A word of advice to fans of PM, or fans of any game looking to make a splash. When a big tournament offers you an international platform to be showcased on — whether it’s EVO, Big House, your local FGC behemoth, whatever — take that opportunity as a community leader and work hard to maintain it, don’t be complacent while sitting on the sidelines. Look at what the Melee community did with EVO 2013 a couple years ago. Sure, EVO isn’t a “Smash-centric” tourney by any stretch of the imagination, but that doesn’t mean you sit back and watch as a community leader. It means you rally to get the scene noticed on social media. It means you hustle every day until the deadline to produce as many registrations for your game as possible. It means you use your sphere of influence to get people to bring setups so the tourney can happen as scheduled. It means you go out of your way to make sure there are enough volunteers to help the tourney run smoothly. It means you do everything in your power to show the organizers that you should be back next time.
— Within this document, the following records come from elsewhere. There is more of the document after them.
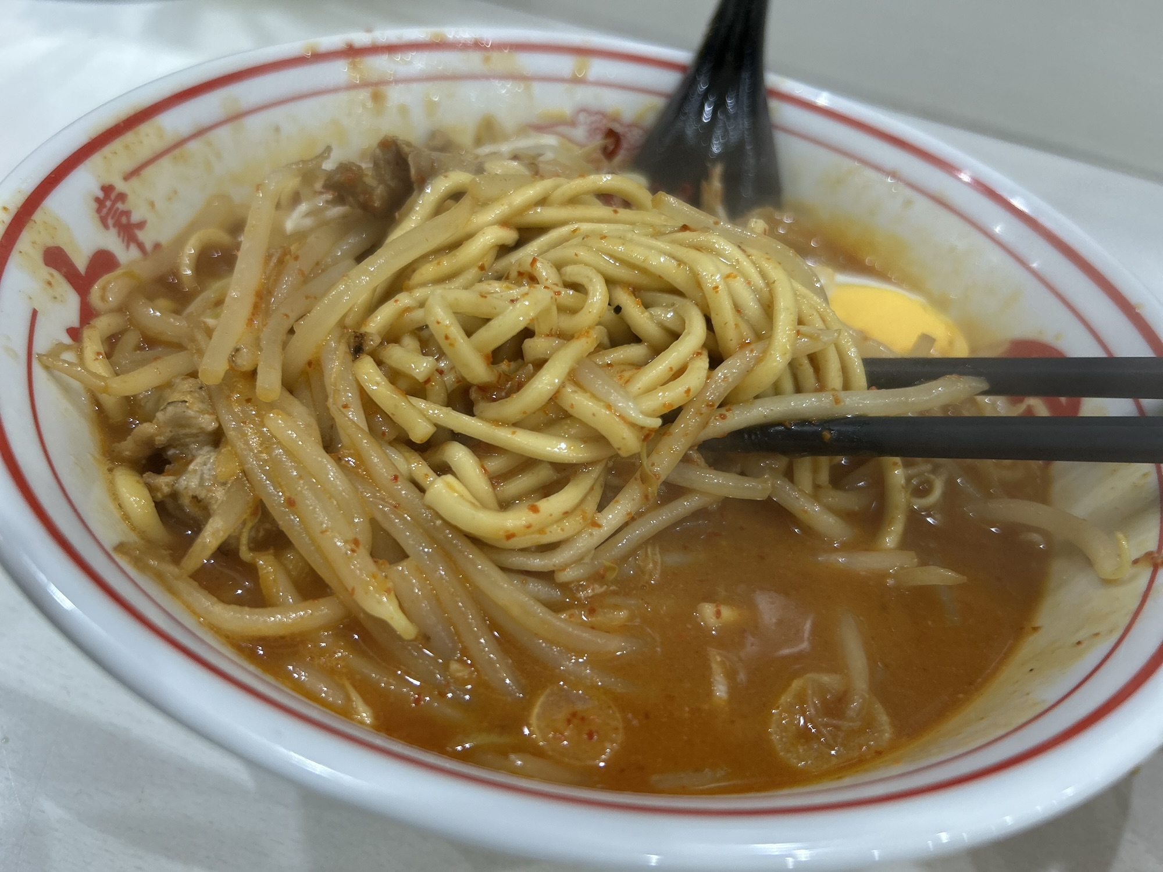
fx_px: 874
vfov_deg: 53.1
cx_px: 582
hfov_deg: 67.3
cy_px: 436
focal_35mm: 26
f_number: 1.5
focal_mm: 5.7
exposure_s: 1/100
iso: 64
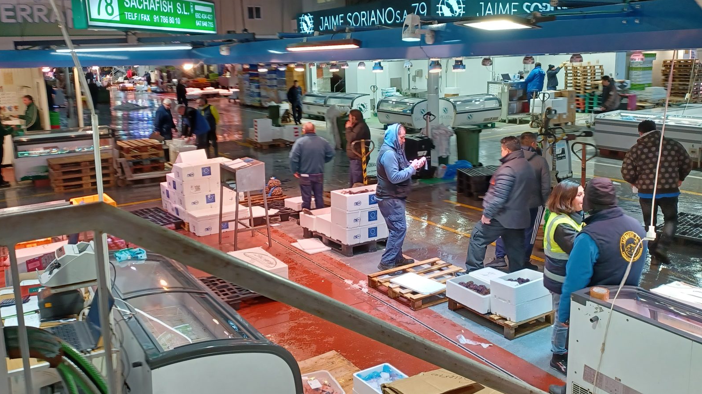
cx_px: 345
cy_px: 163
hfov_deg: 59.5
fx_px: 614
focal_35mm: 33
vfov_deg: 35.5
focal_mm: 4.6
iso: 200
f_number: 1.8
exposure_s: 1/50
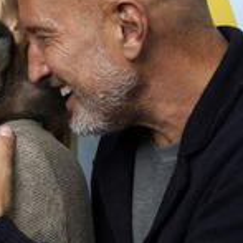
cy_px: 107
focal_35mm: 164
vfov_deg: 10.7
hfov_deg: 10.6
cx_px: -6
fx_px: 1303
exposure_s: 1/125
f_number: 5.6
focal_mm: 63
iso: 640
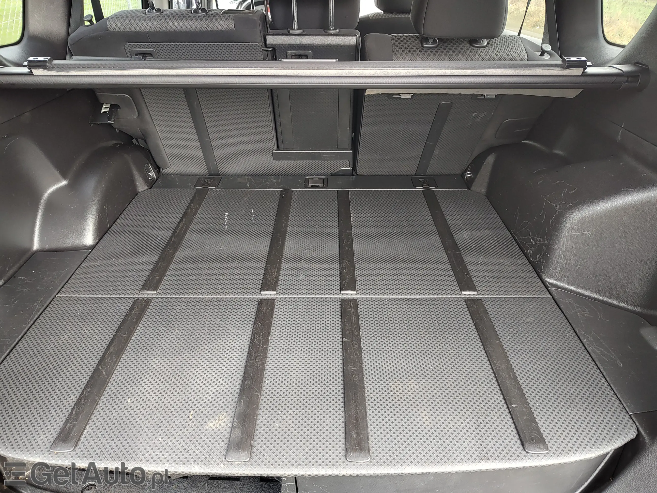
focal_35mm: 23
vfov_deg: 58.9
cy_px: 246
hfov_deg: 73.9
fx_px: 437
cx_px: 328
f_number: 1.8
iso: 484
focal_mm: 5.56
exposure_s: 1/33.3
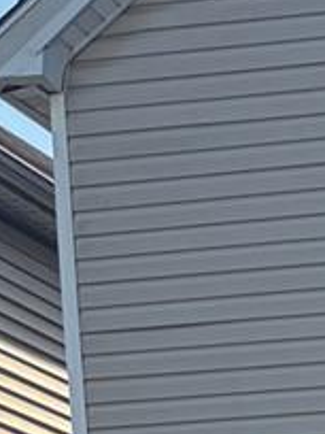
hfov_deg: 7.4
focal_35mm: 181
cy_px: 1147
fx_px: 2266
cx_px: 928
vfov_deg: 9.4
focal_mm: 6.76
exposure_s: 1/1395
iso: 80
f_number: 1.78
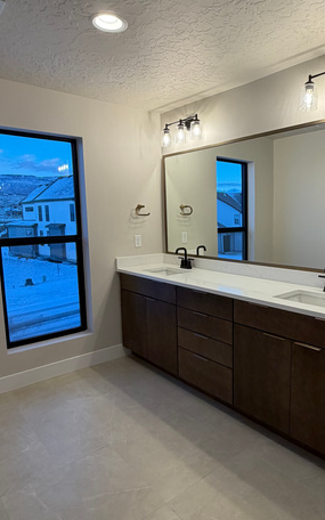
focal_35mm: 25
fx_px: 354
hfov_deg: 48.7
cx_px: 206
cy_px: 266
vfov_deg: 72.5
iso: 125
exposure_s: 1/120
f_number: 2.2
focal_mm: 2.22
All things considered, I’m excited to welcome the Michigan Smash 4 scene to The Big House series for the first time. It has an existing foundation of local leadership in Michigan; I know which TOs to ask for help and I know they’ll be reliable. Its community has a hunger for the national spotlight; the local tourneys here have gotten bigger and bigger recently and those numbers have not been lost on me. And it makes a lot of sense logistically; the crossover entry with Melee is only about 20%, so more unique attendees come through per additional entrant which allows me to consolidate resources effectively. At the end of the day, I make these blog posts because I want to explain my thought process, not because I owe an explanation to anyone. I don’t plan on addressing the game lineup any further moving forward. The most important thing to understand is this decision gives me the necessary peace of mind such that resources can be better focused on providing the greatest possible tourney experience for attendees. You can trust The Big House to maintain its standard of excellence hosting Melee and Smash 4 under the same roof without diluting the quality of either event, and I look forward to the challenge of fulfilling this promise. Keep your eyes peeled for updates soon, and see you in October.